[Stored data entries]
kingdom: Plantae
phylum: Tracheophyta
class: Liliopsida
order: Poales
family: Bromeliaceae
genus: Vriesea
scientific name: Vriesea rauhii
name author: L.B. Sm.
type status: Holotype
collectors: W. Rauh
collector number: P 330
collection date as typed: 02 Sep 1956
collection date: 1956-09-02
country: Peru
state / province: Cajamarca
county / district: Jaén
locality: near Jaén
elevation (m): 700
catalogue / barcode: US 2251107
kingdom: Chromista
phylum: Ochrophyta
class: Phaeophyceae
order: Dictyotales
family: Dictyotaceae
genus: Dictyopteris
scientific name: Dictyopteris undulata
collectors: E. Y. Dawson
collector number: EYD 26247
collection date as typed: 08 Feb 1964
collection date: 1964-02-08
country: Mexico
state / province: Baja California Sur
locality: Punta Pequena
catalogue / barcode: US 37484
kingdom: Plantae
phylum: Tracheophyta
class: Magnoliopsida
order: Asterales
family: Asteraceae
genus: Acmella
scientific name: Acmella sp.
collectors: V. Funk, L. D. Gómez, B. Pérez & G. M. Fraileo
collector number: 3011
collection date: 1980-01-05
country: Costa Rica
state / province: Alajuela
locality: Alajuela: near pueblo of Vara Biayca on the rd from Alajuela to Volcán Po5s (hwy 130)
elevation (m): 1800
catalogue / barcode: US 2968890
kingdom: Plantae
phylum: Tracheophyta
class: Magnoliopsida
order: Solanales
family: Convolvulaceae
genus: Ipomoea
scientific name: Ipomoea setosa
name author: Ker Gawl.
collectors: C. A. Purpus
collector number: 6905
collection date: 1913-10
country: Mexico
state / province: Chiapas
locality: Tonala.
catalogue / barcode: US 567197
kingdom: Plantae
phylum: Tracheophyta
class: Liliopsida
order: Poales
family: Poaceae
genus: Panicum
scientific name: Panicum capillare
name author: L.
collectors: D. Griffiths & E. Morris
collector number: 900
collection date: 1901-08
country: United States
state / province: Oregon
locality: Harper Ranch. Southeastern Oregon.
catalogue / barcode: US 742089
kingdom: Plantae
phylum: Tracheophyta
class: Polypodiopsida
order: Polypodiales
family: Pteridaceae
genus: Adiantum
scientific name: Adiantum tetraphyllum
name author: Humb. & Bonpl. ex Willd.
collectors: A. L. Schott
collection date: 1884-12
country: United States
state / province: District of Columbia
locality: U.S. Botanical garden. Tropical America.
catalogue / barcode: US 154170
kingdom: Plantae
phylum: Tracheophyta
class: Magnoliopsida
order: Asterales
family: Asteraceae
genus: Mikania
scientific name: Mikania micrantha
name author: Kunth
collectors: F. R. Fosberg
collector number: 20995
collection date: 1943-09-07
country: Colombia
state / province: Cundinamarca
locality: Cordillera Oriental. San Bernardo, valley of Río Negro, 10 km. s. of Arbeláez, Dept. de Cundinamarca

• **What this task involves**
Print every line of the herbarium collection data above verbatim, from the first field through the last.

• **Full response**
kingdom: Plantae
phylum: Tracheophyta
class: Liliopsida
order: Poales
family: Bromeliaceae
genus: Vriesea
scientific name: Vriesea rauhii
name author: L.B. Sm.
type status: Holotype
collectors: W. Rauh
collector number: P 330
collection date as typed: 02 Sep 1956
collection date: 1956-09-02
country: Peru
state / province: Cajamarca
county / district: Jaén
locality: near Jaén
elevation (m): 700
catalogue / barcode: US 2251107
kingdom: Chromista
phylum: Ochrophyta
class: Phaeophyceae
order: Dictyotales
family: Dictyotaceae
genus: Dictyopteris
scientific name: Dictyopteris undulata
collectors: E. Y. Dawson
collector number: EYD 26247
collection date as typed: 08 Feb 1964
collection date: 1964-02-08
country: Mexico
state / province: Baja California Sur
locality: Punta Pequena
catalogue / barcode: US 37484
kingdom: Plantae
phylum: Tracheophyta
class: Magnoliopsida
order: Asterales
family: Asteraceae
genus: Acmella
scientific name: Acmella sp.
collectors: V. Funk, L. D. Gómez, B. Pérez & G. M. Fraileo
collector number: 3011
collection date: 1980-01-05
country: Costa Rica
state / province: Alajuela
locality: Alajuela: near pueblo of Vara Biayca on the rd from Alajuela to Volcán Po5s (hwy 130)
elevation (m): 1800
catalogue / barcode: US 2968890
kingdom: Plantae
phylum: Tracheophyta
class: Magnoliopsida
order: Solanales
family: Convolvulaceae
genus: Ipomoea
scientific name: Ipomoea setosa
name author: Ker Gawl.
collectors: C. A. Purpus
collector number: 6905
collection date: 1913-10
country: Mexico
state / province: Chiapas
locality: Tonala.
catalogue / barcode: US 567197
kingdom: Plantae
phylum: Tracheophyta
class: Liliopsida
order: Poales
family: Poaceae
genus: Panicum
scientific name: Panicum capillare
name author: L.
collectors: D. Griffiths & E. Morris
collector number: 900
collection date: 1901-08
country: United States
state / province: Oregon
locality: Harper Ranch. Southeastern Oregon.
catalogue / barcode: US 742089
kingdom: Plantae
phylum: Tracheophyta
class: Polypodiopsida
order: Polypodiales
family: Pteridaceae
genus: Adiantum
scientific name: Adiantum tetraphyllum
name author: Humb. & Bonpl. ex Willd.
collectors: A. L. Schott
collection date: 1884-12
country: United States
state / province: District of Columbia
locality: U.S. Botanical garden. Tropical America.
catalogue / barcode: US 154170
kingdom: Plantae
phylum: Tracheophyta
class: Magnoliopsida
order: Asterales
family: Asteraceae
genus: Mikania
scientific name: Mikania micrantha
name author: Kunth
collectors: F. R. Fosberg
collector number: 20995
collection date: 1943-09-07
country: Colombia
state / province: Cundinamarca
locality: Cordillera Oriental. San Bernardo, valley of Río Negro, 10 km. s. of Arbeláez, Dept. de Cundinamarca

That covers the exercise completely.